[작업 목표] 아래 데이터를 한 줄도 빠짐없이 '번호'와 '내용' 두 열로 된 마크다운 표로 출력하세요. 빈 줄은 넣지 마세요.

##### 작업 데이터 #####

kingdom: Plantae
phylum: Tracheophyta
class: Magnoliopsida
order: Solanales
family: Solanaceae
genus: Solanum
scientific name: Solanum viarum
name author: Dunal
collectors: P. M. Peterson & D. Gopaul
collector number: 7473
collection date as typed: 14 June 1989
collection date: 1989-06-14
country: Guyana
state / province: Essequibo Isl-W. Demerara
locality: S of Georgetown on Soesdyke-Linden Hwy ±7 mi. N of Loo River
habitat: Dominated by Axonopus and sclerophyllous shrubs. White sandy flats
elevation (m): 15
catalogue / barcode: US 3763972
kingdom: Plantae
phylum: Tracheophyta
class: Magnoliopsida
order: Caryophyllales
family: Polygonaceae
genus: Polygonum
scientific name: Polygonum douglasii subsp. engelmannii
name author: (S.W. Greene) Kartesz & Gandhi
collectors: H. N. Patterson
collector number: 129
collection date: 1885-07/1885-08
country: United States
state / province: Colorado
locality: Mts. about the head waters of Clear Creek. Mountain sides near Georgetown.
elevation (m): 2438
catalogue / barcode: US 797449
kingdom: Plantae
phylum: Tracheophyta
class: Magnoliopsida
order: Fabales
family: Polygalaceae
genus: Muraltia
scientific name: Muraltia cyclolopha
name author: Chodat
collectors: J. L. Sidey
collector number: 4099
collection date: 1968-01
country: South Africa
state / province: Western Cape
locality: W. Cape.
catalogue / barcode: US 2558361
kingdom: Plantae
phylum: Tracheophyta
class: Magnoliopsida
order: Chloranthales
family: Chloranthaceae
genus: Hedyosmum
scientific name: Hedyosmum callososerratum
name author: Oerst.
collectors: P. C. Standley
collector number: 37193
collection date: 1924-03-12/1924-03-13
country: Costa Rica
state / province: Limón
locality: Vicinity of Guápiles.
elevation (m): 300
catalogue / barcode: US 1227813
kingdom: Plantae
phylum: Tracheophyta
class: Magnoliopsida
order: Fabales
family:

#####

[전체 답변]
| 번호 | 내용 |
|---|---|
| 1 | kingdom: Plantae |
| 2 | phylum: Tracheophyta |
| 3 | class: Magnoliopsida |
| 4 | order: Solanales |
| 5 | family: Solanaceae |
| 6 | genus: Solanum |
| 7 | scientific name: Solanum viarum |
| 8 | name author: Dunal |
| 9 | collectors: P. M. Peterson & D. Gopaul |
| 10 | collector number: 7473 |
| 11 | collection date as typed: 14 June 1989 |
| 12 | collection date: 1989-06-14 |
| 13 | country: Guyana |
| 14 | state / province: Essequibo Isl-W. Demerara |
| 15 | locality: S of Georgetown on Soesdyke-Linden Hwy ±7 mi. N of Loo River |
| 16 | habitat: Dominated by Axonopus and sclerophyllous shrubs. White sandy flats |
| 17 | elevation (m): 15 |
| 18 | catalogue / barcode: US 3763972 |
| 19 | kingdom: Plantae |
| 20 | phylum: Tracheophyta |
| 21 | class: Magnoliopsida |
| 22 | order: Caryophyllales |
| 23 | family: Polygonaceae |
| 24 | genus: Polygonum |
| 25 | scientific name: Polygonum douglasii subsp. engelmannii |
| 26 | name author: (S.W. Greene) Kartesz & Gandhi |
| 27 | collectors: H. N. Patterson |
| 28 | collector number: 129 |
| 29 | collection date: 1885-07/1885-08 |
| 30 | country: United States |
| 31 | state / province: Colorado |
| 32 | locality: Mts. about the head waters of Clear Creek. Mountain sides near Georgetown. |
| 33 | elevation (m): 2438 |
| 34 | catalogue / barcode: US 797449 |
| 35 | kingdom: Plantae |
| 36 | phylum: Tracheophyta |
| 37 | class: Magnoliopsida |
| 38 | order: Fabales |
| 39 | family: Polygalaceae |
| 40 | genus: Muraltia |
| 41 | scientific name: Muraltia cyclolopha |
| 42 | name author: Chodat |
| 43 | collectors: J. L. Sidey |
| 44 | collector number: 4099 |
| 45 | collection date: 1968-01 |
| 46 | country: South Africa |
| 47 | state / province: Western Cape |
| 48 | locality: W. Cape. |
| 49 | catalogue / barcode: US 2558361 |
| 50 | kingdom: Plantae |
| 51 | phylum: Tracheophyta |
| 52 | class: Magnoliopsida |
| 53 | order: Chloranthales |
| 54 | family: Chloranthaceae |
| 55 | genus: Hedyosmum |
| 56 | scientific name: Hedyosmum callososerratum |
| 57 | name author: Oerst. |
| 58 | collectors: P. C. Standley |
| 59 | collector number: 37193 |
| 60 | collection date: 1924-03-12/1924-03-13 |
| 61 | country: Costa Rica |
| 62 | state / province: Limón |
| 63 | locality: Vicinity of Guápiles. |
| 64 | elevation (m): 300 |
| 65 | catalogue / barcode: US 1227813 |
| 66 | kingdom: Plantae |
| 67 | phylum: Tracheophyta |
| 68 | class: Magnoliopsida |
| 69 | order: Fabales |
| 70 | family: |